- 演習問題
A. ストライカー獲得に関する本文から、「鍵を握っていたのは、当時アト」を含む語句で始まり「ナルが関心を示していました。」で終わる箇所を、一字一句変えずに引用せよ。
B. ストライカー獲得に関する本文において、国際的に関心を示したとされるクラブはどこか。
C. ストライカー獲得に関する本文の続きを、最後の文の後から書き進めよ。

鍵を握っていたのは、当時アトレティコBの監督を1年半務め、その後もマンサナレス河畔に拠点を置いていたクラブと協力関係にあったホセ・アントニオ・ソサ・エスピネルでした。この指導者は、当時育成部門の責任者だったホセ・マリア・アモロルトゥに、並外れたストライカーの出現を報告しました。しかし、その時点では一分一秒が勝負で、選手を確保することはできませんでした。すでに父親がバルセロナと約束を交わしていたのです。

アトレティコやバルセロナだけでなく、国内ではレアル・マドリー、バレンシア、セビージャ、デポルティーボ、エスパニョールといったクラブも彼を追っていました。また国際的にも、リバプールやアーセナルが関心を示していました。

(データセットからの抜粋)
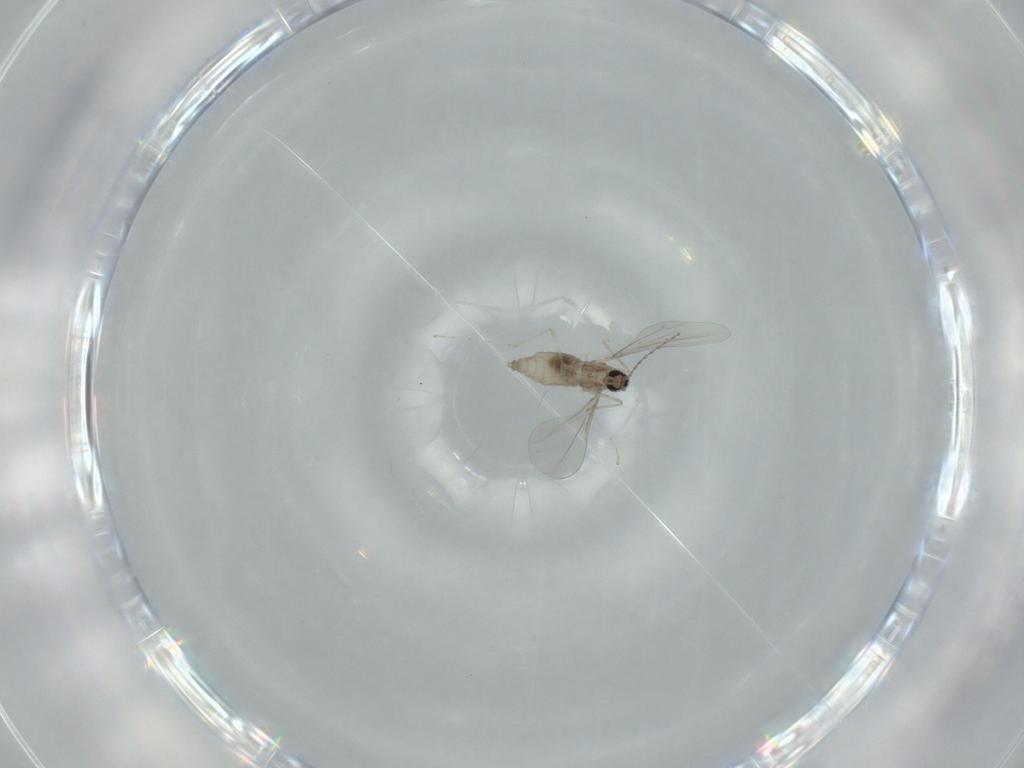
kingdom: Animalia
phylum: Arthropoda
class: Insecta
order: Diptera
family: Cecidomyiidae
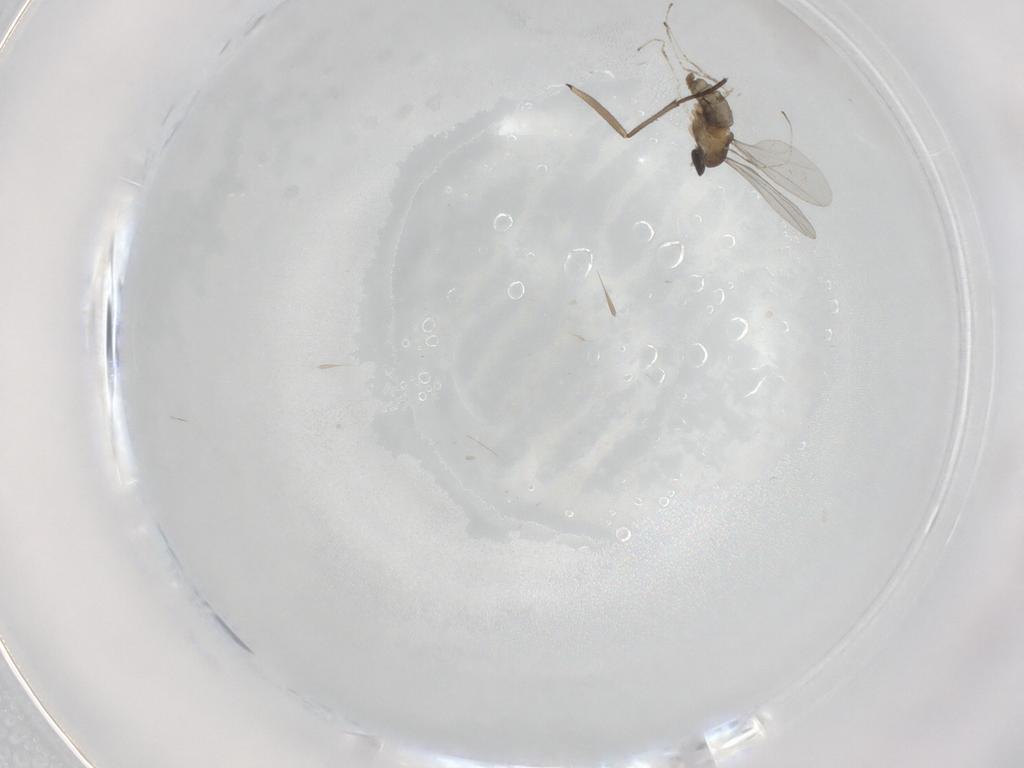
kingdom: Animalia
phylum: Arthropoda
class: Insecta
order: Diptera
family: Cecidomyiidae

* * *

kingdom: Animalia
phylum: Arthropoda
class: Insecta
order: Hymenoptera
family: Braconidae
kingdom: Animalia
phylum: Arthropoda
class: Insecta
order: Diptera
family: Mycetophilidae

- 演習の解答
A.
鍵を握っていたのは、当時アトレティコBの監督を1年半務め、その後もマンサナレス河畔に拠点を置いていたクラブと協力関係にあったホセ・アントニオ・ソサ・エスピネルでした。この指導者は、当時育成部門の責任者だったホセ・マリア・アモロルトゥに、並外れたストライカーの出現を報告しました。しかし、その時点では一分一秒が勝負で、選手を確保することはできませんでした。すでに父親がバルセロナと約束を交わしていたのです。

アトレティコやバルセロナだけでなく、国内ではレアル・マドリー、バレンシア、セビージャ、デポルティーボ、エスパニョールといったクラブも彼を追っていました。また国際的にも、リバプールやアーセナルが関心を示していました。

B. リバプールとアーセナル。

C.
それから18年が経ち、マウロ・イカルディはサンプドリア、インテル、PSG、そして近年ではガラタサライといったクラブで重要な役割を担う、非常に実りあるキャリアを歩んできました。その過程で、何度もアトレティコ・マドリーの獲得候補として名前が挙がりましたが、最終的に移籍が実現することはありませんでした。

一方で、そのキャリアには、元チームメイトでありアイドルでもあったマキシ・ロペスの元妻ワンダ・ナラとの波乱に満ちた関係に象徴される、恋愛スキャンダルが常につきまとってきました。それが、彼が持っていた本来のポテンシャルを最大限に発揮する妨げになった面も否めません。